■ WORK ITEM ■
For the listing below, report all lines that hold the word "linejoin".

■ RECORDS TO USE ■

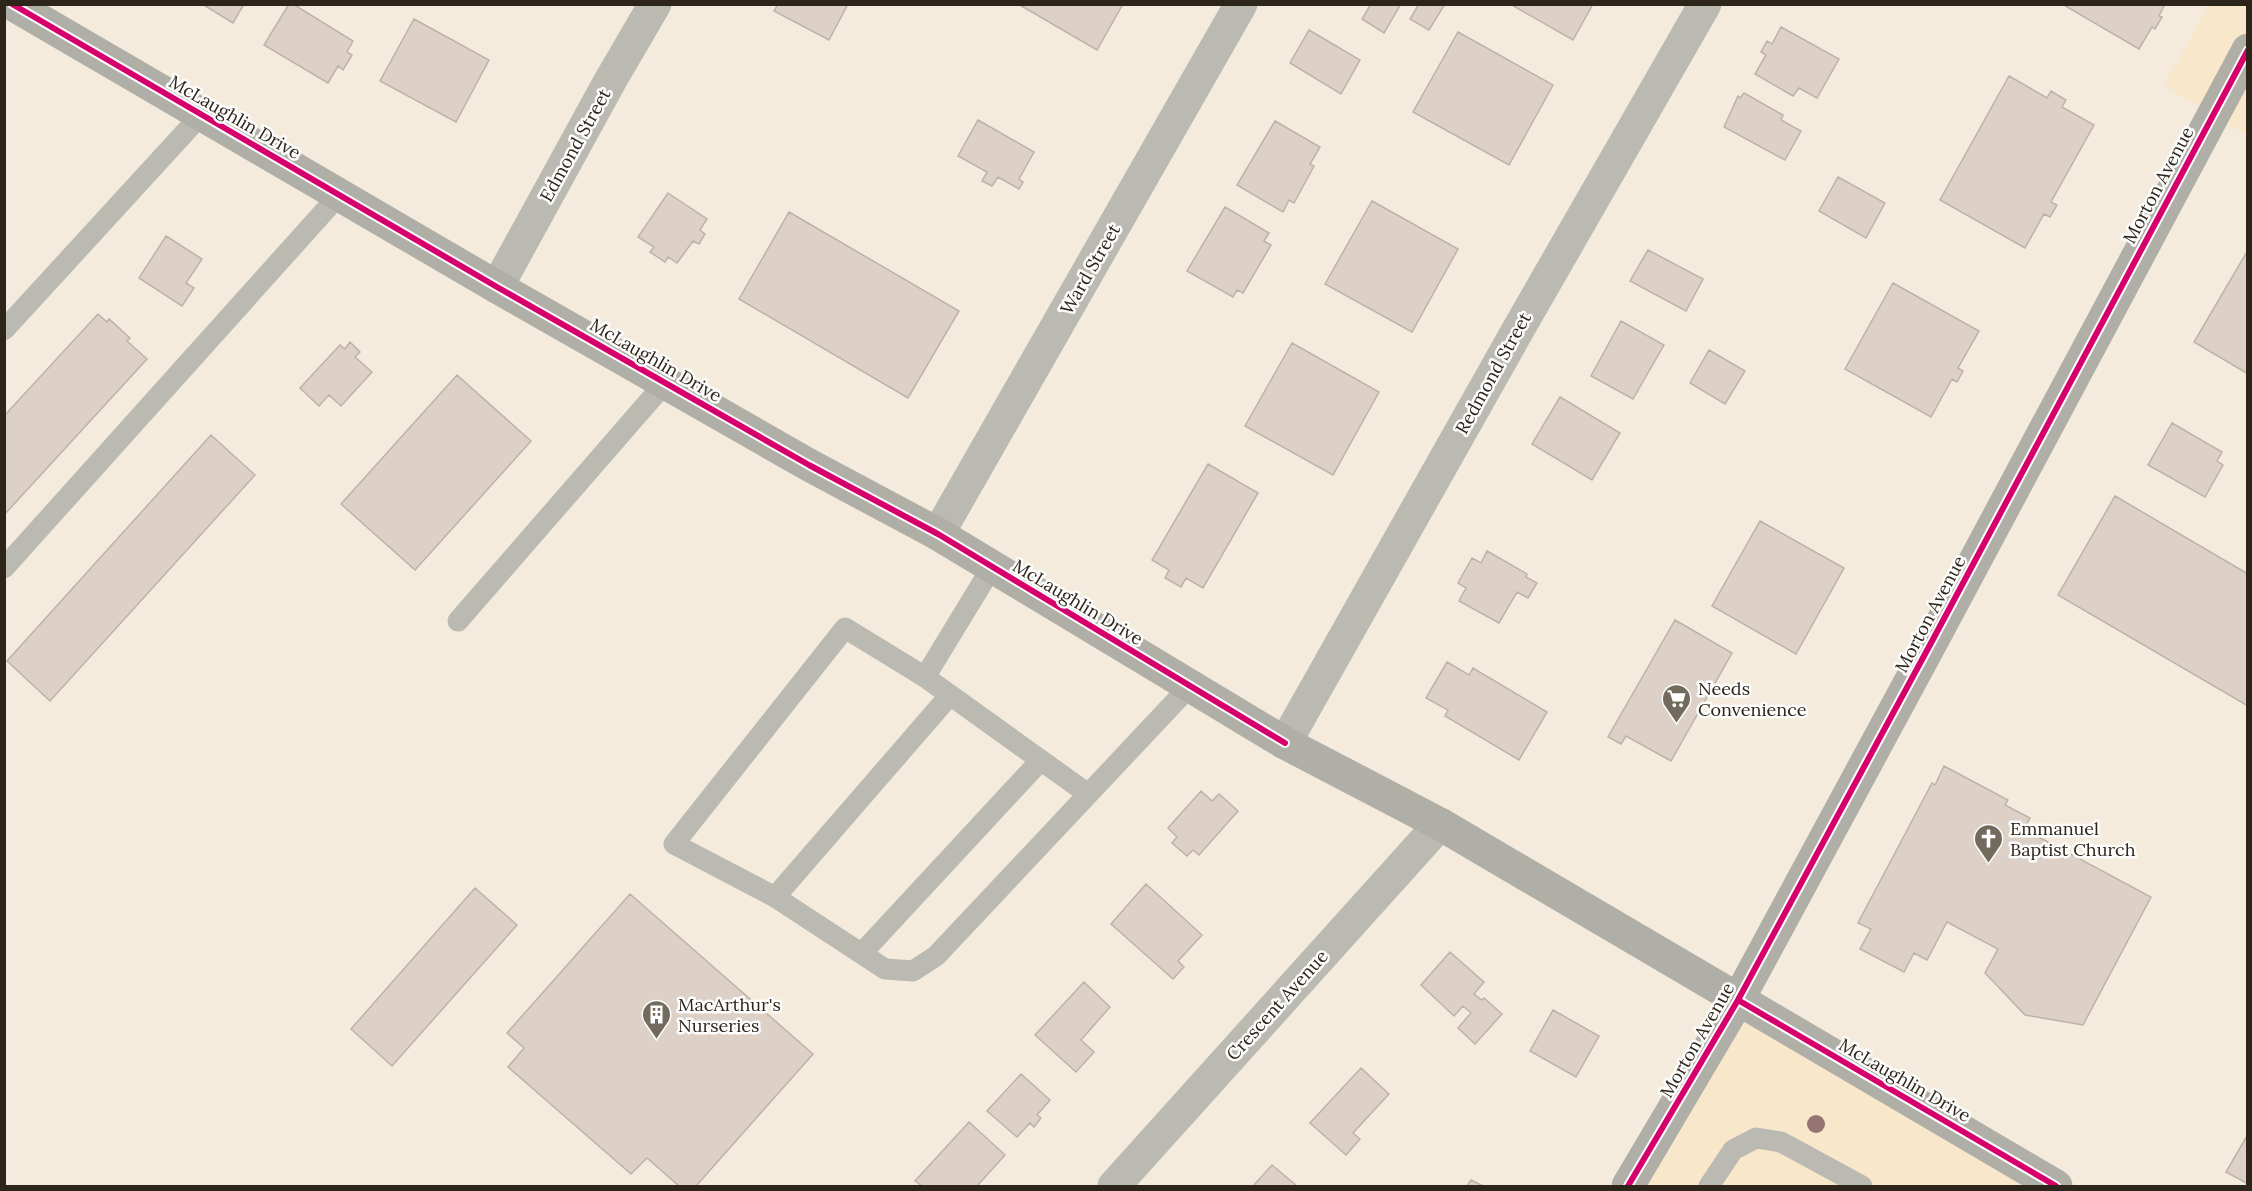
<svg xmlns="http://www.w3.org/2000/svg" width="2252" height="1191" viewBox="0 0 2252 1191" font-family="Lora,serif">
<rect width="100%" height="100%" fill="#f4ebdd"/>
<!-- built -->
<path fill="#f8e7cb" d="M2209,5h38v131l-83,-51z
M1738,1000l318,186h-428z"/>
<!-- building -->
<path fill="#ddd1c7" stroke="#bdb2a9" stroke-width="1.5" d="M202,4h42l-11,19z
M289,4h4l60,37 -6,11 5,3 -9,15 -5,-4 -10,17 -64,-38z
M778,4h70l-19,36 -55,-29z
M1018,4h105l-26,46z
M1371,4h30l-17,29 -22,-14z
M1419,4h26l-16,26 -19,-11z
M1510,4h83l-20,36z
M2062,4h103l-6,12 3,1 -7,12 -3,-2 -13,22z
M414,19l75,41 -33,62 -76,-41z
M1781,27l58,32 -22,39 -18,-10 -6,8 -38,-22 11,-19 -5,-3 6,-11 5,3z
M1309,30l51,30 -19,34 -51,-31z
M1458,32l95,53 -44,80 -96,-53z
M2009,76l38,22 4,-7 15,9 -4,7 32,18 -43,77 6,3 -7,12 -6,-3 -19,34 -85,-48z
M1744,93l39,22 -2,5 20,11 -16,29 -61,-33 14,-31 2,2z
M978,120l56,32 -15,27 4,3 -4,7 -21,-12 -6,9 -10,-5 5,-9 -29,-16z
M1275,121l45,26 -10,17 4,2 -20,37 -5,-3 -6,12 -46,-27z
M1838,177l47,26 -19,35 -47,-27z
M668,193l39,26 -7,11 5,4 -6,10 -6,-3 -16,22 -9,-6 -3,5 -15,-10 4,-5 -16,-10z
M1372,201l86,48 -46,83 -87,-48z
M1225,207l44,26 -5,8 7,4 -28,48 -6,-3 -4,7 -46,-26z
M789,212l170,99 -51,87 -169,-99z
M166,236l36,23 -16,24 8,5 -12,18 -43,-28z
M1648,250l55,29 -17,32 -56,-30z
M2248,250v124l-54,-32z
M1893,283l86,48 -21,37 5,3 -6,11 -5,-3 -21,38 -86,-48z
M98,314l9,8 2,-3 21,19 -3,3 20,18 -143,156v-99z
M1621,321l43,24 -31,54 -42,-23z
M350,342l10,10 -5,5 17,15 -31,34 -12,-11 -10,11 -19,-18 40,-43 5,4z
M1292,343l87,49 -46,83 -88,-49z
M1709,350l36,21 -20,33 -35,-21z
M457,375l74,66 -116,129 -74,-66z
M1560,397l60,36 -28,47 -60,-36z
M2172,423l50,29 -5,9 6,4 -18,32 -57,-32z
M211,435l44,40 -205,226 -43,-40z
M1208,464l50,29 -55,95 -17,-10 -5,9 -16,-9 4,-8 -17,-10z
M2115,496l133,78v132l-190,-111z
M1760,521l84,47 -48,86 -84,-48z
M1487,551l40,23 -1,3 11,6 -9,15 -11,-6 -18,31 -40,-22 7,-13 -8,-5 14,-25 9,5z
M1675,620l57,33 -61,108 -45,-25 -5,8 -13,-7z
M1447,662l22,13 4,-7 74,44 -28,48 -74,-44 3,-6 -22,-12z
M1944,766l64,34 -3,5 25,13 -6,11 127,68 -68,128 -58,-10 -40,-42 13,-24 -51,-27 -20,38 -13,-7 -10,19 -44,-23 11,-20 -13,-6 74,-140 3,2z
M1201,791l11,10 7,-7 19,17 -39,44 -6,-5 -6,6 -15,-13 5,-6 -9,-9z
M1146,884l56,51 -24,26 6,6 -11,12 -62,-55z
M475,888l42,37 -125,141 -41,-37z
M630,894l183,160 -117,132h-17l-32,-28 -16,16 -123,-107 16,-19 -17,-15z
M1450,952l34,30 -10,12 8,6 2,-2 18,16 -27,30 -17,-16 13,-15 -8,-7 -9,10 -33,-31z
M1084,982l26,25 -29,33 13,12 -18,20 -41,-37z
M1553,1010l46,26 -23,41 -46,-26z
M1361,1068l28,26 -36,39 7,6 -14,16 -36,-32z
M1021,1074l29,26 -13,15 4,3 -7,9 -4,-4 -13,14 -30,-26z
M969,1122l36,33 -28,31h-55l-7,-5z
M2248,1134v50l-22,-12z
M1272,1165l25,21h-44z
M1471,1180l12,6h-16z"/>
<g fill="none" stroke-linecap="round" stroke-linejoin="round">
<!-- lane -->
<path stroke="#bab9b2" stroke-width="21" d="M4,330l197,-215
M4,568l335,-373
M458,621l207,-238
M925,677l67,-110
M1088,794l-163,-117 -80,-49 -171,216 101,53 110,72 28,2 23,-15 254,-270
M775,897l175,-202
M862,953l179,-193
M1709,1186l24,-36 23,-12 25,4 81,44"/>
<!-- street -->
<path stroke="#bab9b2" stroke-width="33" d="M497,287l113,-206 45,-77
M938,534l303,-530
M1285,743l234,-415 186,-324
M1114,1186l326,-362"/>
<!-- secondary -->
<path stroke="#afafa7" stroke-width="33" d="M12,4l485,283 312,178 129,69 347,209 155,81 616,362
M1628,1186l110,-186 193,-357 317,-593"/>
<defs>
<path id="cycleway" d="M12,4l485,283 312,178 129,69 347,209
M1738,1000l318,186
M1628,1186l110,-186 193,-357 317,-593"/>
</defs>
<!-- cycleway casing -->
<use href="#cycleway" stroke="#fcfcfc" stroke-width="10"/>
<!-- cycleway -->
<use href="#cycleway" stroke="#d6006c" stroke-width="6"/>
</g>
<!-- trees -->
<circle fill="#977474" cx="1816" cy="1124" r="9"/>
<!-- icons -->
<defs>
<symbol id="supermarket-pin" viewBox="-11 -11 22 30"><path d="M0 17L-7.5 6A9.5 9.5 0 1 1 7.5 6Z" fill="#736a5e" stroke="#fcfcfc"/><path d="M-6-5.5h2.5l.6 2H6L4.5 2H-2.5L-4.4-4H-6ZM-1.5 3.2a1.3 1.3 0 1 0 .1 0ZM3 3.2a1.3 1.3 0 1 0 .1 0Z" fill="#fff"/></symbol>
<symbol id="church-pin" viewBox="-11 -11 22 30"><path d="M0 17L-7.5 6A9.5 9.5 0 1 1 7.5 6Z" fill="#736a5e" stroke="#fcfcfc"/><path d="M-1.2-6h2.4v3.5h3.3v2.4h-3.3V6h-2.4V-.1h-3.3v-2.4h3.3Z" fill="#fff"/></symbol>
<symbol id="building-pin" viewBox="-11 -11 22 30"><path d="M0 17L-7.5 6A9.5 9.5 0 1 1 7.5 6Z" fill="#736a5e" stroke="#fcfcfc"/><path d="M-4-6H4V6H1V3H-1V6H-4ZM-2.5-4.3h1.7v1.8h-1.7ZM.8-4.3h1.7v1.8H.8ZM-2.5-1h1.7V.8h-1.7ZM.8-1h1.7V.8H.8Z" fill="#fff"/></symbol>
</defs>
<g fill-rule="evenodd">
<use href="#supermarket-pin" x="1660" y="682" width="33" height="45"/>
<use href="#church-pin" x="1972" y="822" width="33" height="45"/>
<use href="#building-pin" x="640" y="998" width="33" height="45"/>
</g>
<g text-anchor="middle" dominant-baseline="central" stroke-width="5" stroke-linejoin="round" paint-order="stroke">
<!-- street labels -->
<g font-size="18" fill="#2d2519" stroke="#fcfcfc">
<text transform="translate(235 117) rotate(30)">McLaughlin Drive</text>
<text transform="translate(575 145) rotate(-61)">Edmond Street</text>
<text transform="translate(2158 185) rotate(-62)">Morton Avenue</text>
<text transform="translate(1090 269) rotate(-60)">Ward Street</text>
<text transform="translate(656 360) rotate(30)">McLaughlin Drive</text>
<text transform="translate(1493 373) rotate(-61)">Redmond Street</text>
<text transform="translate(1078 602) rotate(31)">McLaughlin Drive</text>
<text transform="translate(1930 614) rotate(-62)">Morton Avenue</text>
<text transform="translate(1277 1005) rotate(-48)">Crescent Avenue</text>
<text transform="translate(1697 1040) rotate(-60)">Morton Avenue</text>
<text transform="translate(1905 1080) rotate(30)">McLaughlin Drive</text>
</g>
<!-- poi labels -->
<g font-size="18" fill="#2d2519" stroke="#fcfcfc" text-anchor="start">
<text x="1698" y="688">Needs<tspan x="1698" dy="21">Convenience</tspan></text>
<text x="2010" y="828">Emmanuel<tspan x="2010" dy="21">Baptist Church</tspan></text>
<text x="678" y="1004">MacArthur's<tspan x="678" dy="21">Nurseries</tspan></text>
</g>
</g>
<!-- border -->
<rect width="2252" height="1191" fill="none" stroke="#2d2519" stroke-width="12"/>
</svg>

■ SOLVED PROBLEM ■
<g fill="none" stroke-linecap="round" stroke-linejoin="round">
<g text-anchor="middle" dominant-baseline="central" stroke-width="5" stroke-linejoin="round" paint-order="stroke">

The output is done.